EXERCISE MATERIALS:
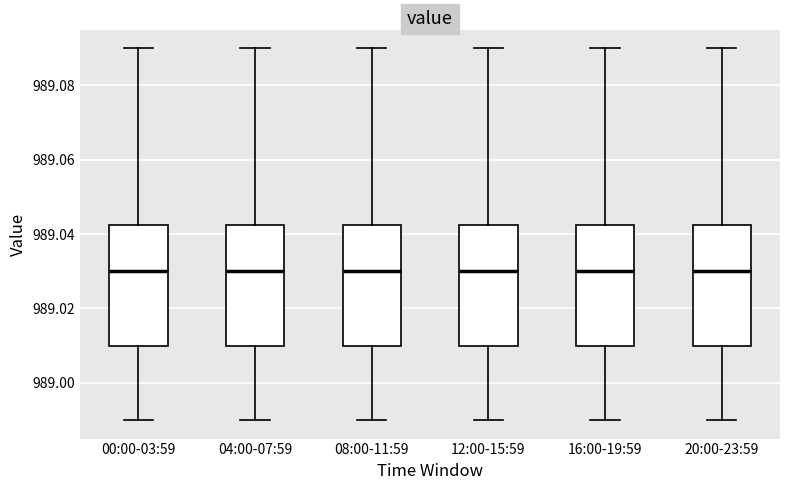

Reading left to right, read every box against the y-axis: the position of its median line, the range the box covers, and the ends of its whiskers. The values are not printed on the chart, so give them approximately, as read against the axis.

00:00-03:59: median 989.030, box 989.010 to 989.042, whiskers 988.990 to 989.090
04:00-07:59: median 989.030, box 989.010 to 989.042, whiskers 988.990 to 989.090
08:00-11:59: median 989.030, box 989.010 to 989.042, whiskers 988.990 to 989.090
12:00-15:59: median 989.030, box 989.010 to 989.042, whiskers 988.990 to 989.090
16:00-19:59: median 989.030, box 989.010 to 989.042, whiskers 988.990 to 989.090
20:00-23:59: median 989.030, box 989.010 to 989.042, whiskers 988.990 to 989.090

ACTIVITY: Swap "y-axis" for "vertical axis" and give the whole listing again with everything else unchanged. Leave out the pictures.

SOLUTION TO THIS TASK:
Reading left to right, read every box against the vertical axis: the position of its median line, the range the box covers, and the ends of its whiskers. The values are not printed on the chart, so give them approximately, as read against the axis.

00:00-03:59: median 989.030, box 989.010 to 989.042, whiskers 988.990 to 989.090
04:00-07:59: median 989.030, box 989.010 to 989.042, whiskers 988.990 to 989.090
08:00-11:59: median 989.030, box 989.010 to 989.042, whiskers 988.990 to 989.090
12:00-15:59: median 989.030, box 989.010 to 989.042, whiskers 988.990 to 989.090
16:00-19:59: median 989.030, box 989.010 to 989.042, whiskers 988.990 to 989.090
20:00-23:59: median 989.030, box 989.010 to 989.042, whiskers 988.990 to 989.090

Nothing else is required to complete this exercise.